Let $N = pq$ where $p < q$, both prime. It is believed that Pollard's rho expects $\sqrt{p}$ steps on average. It's a fact that $p \leq \sqrt{N}$, so $\sqrt{p} \leq \sqrt[4]{N}$. This means it is believed that the algorithm should stop around $\sqrt[4]{N}$ steps. But look at this Racket implementation.
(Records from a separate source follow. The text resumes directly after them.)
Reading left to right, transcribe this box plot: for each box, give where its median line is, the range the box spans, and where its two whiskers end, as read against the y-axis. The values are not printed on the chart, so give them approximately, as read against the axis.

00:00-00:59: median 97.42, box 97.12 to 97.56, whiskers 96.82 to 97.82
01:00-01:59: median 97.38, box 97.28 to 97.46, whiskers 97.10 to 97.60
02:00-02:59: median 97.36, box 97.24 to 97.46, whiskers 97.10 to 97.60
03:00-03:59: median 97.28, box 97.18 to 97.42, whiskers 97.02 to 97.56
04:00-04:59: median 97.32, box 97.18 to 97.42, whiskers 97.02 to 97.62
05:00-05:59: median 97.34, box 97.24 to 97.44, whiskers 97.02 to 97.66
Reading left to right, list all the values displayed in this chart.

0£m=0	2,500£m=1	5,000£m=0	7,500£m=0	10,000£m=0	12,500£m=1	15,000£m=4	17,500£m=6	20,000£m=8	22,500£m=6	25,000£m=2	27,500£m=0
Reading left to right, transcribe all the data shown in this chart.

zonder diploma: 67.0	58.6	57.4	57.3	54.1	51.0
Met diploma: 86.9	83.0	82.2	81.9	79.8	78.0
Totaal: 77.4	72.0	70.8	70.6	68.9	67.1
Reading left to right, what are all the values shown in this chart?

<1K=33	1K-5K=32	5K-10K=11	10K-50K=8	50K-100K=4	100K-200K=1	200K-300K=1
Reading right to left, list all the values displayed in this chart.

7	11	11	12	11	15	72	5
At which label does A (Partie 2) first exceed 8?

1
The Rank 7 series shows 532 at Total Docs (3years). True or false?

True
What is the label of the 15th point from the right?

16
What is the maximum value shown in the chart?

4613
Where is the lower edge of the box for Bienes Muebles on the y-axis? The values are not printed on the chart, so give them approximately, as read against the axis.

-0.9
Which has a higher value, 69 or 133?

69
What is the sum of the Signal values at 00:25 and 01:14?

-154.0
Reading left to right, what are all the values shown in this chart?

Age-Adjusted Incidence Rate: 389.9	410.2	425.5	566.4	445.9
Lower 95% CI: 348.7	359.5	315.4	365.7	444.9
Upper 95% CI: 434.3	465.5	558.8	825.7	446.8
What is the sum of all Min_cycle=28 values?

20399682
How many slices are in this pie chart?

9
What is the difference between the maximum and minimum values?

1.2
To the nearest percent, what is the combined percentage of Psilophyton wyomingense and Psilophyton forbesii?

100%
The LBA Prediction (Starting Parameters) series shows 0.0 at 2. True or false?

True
They're running the loop up to $\sqrt{N}$.
;;; ALGORITHM 19.8 Pollard's rho method
; INPUT n>=3 neither a prime nor a perfect power
; OUTPUT Either a proper divisor of n or #f
(: pollard : Natural -> (U Natural False))
(define (pollard n)
(let ([x0 (random-natural n)])
(do ([xi x0 (remainder (+ (* xi xi) 1) n)]
[yi x0 (remainder (+ (sqr (+ (* yi yi) 1)) 1) n)]
[i 0 (add1 i)]
[g 1 (gcd (- xi yi) n)])
[(or (< 1 g n) (> i (sqrt n)))
(if (< 1 g n)
(cast g natural?)
#f)])))
Question. Shouldn't they run it up to $\sqrt[4]{N}$ and not $\sqrt{N}$? What am I missing?